- 229,00 kr
The long-awaited memoir from one of the most celebrated modern dancers of the past fifty years: the story of her own remarkable career, of the formative years of the Merce Cunningham Dance Company, and of the two brilliant, iconoclastic, and forward-thinking artists at its center—Merce Cunningham and John Cage.
From its inception in the l950s until her departure in the l970s, Carolyn Brown was a major dancer in the Cunningham company and part of the vibrant artistic community of downtown New York City out of which it grew. She writes about embarking on her career with Cunningham at a time when he was a celebrated performer but a virtually unknown choreographer. She describes the heady exhilaration—and dire financial straits—of the company’s early days, when composer Cage was musical director and Robert Rauschenberg designed lighting, sets and costumes; and of the struggle for acceptance of their controversial, avant-garde dance. With unique insight, she explores Cunningham’s technique, choreography, and experimentation with compositional procedures influenced by Cage. And she probes the personalities of these two men: the reticent, moody, often secretive Cunningham, and the effusive, fun-loving, enthusiastic Cage.

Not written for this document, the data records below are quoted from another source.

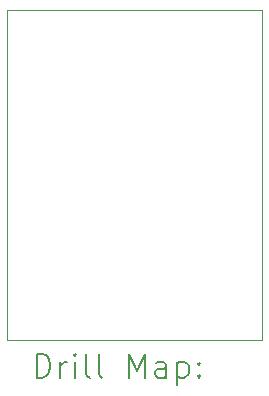
<source format=gbr>
%FSLAX45Y45*%
G04 Gerber Fmt 4.5, Leading zero omitted, Abs format (unit mm)*
G04 Created by KiCad (PCBNEW (6.0.6)) date 2022-06-23 13:21:30*
%MOMM*%
%LPD*%
G01*
G04 APERTURE LIST*
%TA.AperFunction,Profile*%
%ADD10C,0.100000*%
%TD*%
%ADD11C,0.200000*%
G04 APERTURE END LIST*
D10*
X2159000Y-2794000D02*
X0Y-2794000D01*
X0Y0D01*
X2159000Y0D01*
X2159000Y-2794000D01*
D11*
X252619Y-3109476D02*
X252619Y-2909476D01*
X300238Y-2909476D01*
X328810Y-2919000D01*
X347857Y-2938048D01*
X357381Y-2957095D01*
X366905Y-2995190D01*
X366905Y-3023762D01*
X357381Y-3061857D01*
X347857Y-3080905D01*
X328810Y-3099952D01*
X300238Y-3109476D01*
X252619Y-3109476D01*
X452619Y-3109476D02*
X452619Y-2976143D01*
X452619Y-3014238D02*
X462143Y-2995190D01*
X471667Y-2985667D01*
X490714Y-2976143D01*
X509762Y-2976143D01*
X576429Y-3109476D02*
X576429Y-2976143D01*
X576429Y-2909476D02*
X566905Y-2919000D01*
X576429Y-2928524D01*
X585952Y-2919000D01*
X576429Y-2909476D01*
X576429Y-2928524D01*
X700238Y-3109476D02*
X681190Y-3099952D01*
X671667Y-3080905D01*
X671667Y-2909476D01*
X805000Y-3109476D02*
X785952Y-3099952D01*
X776428Y-3080905D01*
X776428Y-2909476D01*
X1033571Y-3109476D02*
X1033571Y-2909476D01*
X1100238Y-3052333D01*
X1166905Y-2909476D01*
X1166905Y-3109476D01*
X1347857Y-3109476D02*
X1347857Y-3004714D01*
X1338333Y-2985667D01*
X1319286Y-2976143D01*
X1281190Y-2976143D01*
X1262143Y-2985667D01*
X1347857Y-3099952D02*
X1328810Y-3109476D01*
X1281190Y-3109476D01*
X1262143Y-3099952D01*
X1252619Y-3080905D01*
X1252619Y-3061857D01*
X1262143Y-3042809D01*
X1281190Y-3033286D01*
X1328810Y-3033286D01*
X1347857Y-3023762D01*
X1443095Y-2976143D02*
X1443095Y-3176143D01*
X1443095Y-2985667D02*
X1462143Y-2976143D01*
X1500238Y-2976143D01*
X1519286Y-2985667D01*
X1528809Y-2995190D01*
X1538333Y-3014238D01*
X1538333Y-3071381D01*
X1528809Y-3090428D01*
X1519286Y-3099952D01*
X1500238Y-3109476D01*
X1462143Y-3109476D01*
X1443095Y-3099952D01*
X1624048Y-3090428D02*
X1633571Y-3099952D01*
X1624048Y-3109476D01*
X1614524Y-3099952D01*
X1624048Y-3090428D01*
X1624048Y-3109476D01*
X1624048Y-2985667D02*
X1633571Y-2995190D01*
X1624048Y-3004714D01*
X1614524Y-2995190D01*
X1624048Y-2985667D01*
X1624048Y-3004714D01*
M02*

</source>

Chance and Circumstance is an intimate chronicle of a crucial era in modern dance, and a revelation of the intersection of the worlds of art, music, dance, and theater that is Merce Cunningham’s extraordinary hallmark.
Brown, a founding member of Merce Cunningham's dance company, began working on her memoir shortly after leaving the troupe in 1972, but it's proved worth the 30-year wait. Of course, the behind-the-scenes perspective on Cunningham's groundbreaking choreography is invaluable, but Brown's keen critical insights are enhanced by her account of Cunningham's temperamental difficulties in relating to and managing his fellow artists. She also discusses the role avant-garde composer John Cage played in the company's development, although it's the emotional roller-coaster of their friendship that proves most memorable. For many, the centerpiece of Brown's story might be found in several chapters devoted to a 1964 world tour, but there are wonderful moments sprinkled throughout, including the debut performance of Cage's landmark silent piece, 4'33" , along with humorous vignettes featuring Robert Rauschenberg, Willem de Kooning and Rudolf Nureyev. Brown writes with great candor about the emotional costs of her artistic commitment, but she can occasionally be oblique; the dissolution of her marriage to open-form composer Earle Brown nearly gets lost in the shuffle of performances (and reactions to outraged critics, many recounted in detail). Her story will become an indispensable document for anyone curious about the mid-century revolution in American art. 40 pages of photos.